> _Exercise_
Copy out all the lines of the data that hold the word "could".

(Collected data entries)
== == ==

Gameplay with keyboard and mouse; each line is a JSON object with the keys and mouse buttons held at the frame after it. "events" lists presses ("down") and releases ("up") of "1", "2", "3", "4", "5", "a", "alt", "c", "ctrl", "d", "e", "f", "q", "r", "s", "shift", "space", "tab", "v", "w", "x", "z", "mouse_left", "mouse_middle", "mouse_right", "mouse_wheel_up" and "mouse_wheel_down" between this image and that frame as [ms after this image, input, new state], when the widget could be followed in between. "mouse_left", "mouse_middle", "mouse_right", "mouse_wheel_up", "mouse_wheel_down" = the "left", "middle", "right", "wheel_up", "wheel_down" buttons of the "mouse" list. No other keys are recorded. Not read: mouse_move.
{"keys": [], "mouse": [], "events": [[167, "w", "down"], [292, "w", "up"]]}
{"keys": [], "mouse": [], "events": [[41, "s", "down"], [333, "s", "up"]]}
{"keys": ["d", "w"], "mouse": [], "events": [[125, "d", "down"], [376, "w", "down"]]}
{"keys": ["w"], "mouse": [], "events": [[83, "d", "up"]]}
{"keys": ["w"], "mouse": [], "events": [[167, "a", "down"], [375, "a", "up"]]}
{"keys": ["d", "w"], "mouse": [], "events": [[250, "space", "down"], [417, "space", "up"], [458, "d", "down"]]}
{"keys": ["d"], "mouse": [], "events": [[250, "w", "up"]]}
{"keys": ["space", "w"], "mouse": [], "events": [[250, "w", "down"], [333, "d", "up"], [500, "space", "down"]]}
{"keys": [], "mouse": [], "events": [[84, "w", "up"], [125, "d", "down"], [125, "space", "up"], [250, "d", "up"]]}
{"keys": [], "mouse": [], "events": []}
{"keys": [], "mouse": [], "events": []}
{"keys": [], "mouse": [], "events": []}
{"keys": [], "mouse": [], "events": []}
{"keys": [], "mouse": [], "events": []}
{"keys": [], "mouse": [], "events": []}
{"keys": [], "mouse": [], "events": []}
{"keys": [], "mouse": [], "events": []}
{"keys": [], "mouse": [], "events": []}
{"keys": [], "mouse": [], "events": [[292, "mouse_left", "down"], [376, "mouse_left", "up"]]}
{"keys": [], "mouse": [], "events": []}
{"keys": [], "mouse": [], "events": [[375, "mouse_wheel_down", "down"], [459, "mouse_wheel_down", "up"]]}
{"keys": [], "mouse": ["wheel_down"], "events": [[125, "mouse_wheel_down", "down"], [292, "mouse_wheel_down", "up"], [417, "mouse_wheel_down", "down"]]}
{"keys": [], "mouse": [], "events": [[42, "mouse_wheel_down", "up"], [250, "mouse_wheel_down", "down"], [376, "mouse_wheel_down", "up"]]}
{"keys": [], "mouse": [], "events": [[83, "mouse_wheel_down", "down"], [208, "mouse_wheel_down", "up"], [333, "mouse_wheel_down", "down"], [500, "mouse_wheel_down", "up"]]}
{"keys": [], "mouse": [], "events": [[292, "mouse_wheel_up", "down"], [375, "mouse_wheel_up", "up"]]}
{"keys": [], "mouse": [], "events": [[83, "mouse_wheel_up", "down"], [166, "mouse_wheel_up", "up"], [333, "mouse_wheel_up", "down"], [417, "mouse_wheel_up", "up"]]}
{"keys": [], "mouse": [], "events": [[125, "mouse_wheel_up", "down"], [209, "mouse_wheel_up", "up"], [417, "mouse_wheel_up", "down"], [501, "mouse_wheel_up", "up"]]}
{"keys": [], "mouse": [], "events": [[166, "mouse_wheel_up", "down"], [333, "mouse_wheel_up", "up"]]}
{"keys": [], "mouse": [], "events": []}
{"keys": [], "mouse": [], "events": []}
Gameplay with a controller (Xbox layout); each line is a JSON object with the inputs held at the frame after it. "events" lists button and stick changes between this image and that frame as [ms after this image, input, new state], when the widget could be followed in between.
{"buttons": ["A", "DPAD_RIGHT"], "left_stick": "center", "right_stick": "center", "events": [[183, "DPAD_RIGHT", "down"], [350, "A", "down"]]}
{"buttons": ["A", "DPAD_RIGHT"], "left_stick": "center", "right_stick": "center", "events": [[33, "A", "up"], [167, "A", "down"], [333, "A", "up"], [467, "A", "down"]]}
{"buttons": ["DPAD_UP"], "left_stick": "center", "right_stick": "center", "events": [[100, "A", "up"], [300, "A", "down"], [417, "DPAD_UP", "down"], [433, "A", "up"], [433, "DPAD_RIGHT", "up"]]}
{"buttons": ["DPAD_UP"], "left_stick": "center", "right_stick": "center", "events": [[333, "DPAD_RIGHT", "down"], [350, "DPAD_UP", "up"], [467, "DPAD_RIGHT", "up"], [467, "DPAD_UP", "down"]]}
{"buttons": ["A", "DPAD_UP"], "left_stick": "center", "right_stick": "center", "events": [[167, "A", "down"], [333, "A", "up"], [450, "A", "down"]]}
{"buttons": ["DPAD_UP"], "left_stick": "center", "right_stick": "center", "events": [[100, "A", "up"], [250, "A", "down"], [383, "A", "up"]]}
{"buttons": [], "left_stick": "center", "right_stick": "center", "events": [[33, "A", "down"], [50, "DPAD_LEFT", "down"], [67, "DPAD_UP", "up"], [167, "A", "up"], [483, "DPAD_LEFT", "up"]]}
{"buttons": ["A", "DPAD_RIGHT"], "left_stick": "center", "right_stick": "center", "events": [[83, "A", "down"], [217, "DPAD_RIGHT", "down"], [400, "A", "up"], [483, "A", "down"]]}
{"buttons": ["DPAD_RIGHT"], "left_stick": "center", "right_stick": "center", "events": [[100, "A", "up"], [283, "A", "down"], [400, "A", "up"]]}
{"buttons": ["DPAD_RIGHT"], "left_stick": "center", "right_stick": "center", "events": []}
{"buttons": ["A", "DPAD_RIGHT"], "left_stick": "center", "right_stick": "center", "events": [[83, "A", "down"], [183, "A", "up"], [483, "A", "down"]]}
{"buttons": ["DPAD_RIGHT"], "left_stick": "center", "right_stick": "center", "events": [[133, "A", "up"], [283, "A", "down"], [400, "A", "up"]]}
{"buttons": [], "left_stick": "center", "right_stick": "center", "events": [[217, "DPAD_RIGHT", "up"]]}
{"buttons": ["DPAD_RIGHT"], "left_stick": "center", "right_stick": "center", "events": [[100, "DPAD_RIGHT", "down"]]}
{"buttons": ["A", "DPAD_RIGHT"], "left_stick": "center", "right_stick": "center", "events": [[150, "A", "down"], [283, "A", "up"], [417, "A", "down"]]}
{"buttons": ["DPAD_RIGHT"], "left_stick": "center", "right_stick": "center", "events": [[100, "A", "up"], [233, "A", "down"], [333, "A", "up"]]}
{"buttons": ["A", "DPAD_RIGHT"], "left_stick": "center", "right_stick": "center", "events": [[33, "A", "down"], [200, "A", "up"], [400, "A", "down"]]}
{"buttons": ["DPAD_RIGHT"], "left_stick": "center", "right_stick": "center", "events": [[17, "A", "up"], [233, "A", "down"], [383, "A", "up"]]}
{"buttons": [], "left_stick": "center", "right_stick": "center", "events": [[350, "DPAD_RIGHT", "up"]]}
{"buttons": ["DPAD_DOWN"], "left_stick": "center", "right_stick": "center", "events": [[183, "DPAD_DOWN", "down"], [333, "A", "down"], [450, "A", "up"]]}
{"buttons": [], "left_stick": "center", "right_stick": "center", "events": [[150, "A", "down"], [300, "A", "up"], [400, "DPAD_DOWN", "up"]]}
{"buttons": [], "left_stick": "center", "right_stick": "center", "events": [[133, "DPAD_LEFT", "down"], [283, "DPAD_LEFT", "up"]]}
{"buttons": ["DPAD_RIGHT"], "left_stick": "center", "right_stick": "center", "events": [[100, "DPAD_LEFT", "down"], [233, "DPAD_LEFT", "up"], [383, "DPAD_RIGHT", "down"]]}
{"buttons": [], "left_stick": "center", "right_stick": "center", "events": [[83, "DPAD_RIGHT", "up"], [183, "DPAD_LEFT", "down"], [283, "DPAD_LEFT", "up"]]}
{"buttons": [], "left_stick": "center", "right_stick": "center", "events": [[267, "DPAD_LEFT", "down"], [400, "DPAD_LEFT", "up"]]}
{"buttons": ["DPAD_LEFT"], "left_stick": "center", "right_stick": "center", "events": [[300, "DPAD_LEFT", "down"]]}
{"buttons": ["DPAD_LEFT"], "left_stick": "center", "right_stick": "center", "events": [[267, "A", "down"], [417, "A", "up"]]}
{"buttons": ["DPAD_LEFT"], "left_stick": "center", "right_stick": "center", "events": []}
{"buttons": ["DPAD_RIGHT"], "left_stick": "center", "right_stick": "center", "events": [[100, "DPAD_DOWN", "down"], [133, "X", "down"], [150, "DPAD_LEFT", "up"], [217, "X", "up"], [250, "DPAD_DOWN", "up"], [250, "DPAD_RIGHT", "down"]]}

== == ==

> _Exercise answer_
Gameplay with keyboard and mouse; each line is a JSON object with the keys and mouse buttons held at the frame after it. "events" lists presses ("down") and releases ("up") of "1", "2", "3", "4", "5", "a", "alt", "c", "ctrl", "d", "e", "f", "q", "r", "s", "shift", "space", "tab", "v", "w", "x", "z", "mouse_left", "mouse_middle", "mouse_right", "mouse_wheel_up" and "mouse_wheel_down" between this image and that frame as [ms after this image, input, new state], when the widget could be followed in between. "mouse_left", "mouse_middle", "mouse_right", "mouse_wheel_up", "mouse_wheel_down" = the "left", "middle", "right", "wheel_up", "wheel_down" buttons of the "mouse" list. No other keys are recorded. Not read: mouse_move.
Gameplay with a controller (Xbox layout); each line is a JSON object with the inputs held at the frame after it. "events" lists button and stick changes between this image and that frame as [ms after this image, input, new state], when the widget could be followed in between.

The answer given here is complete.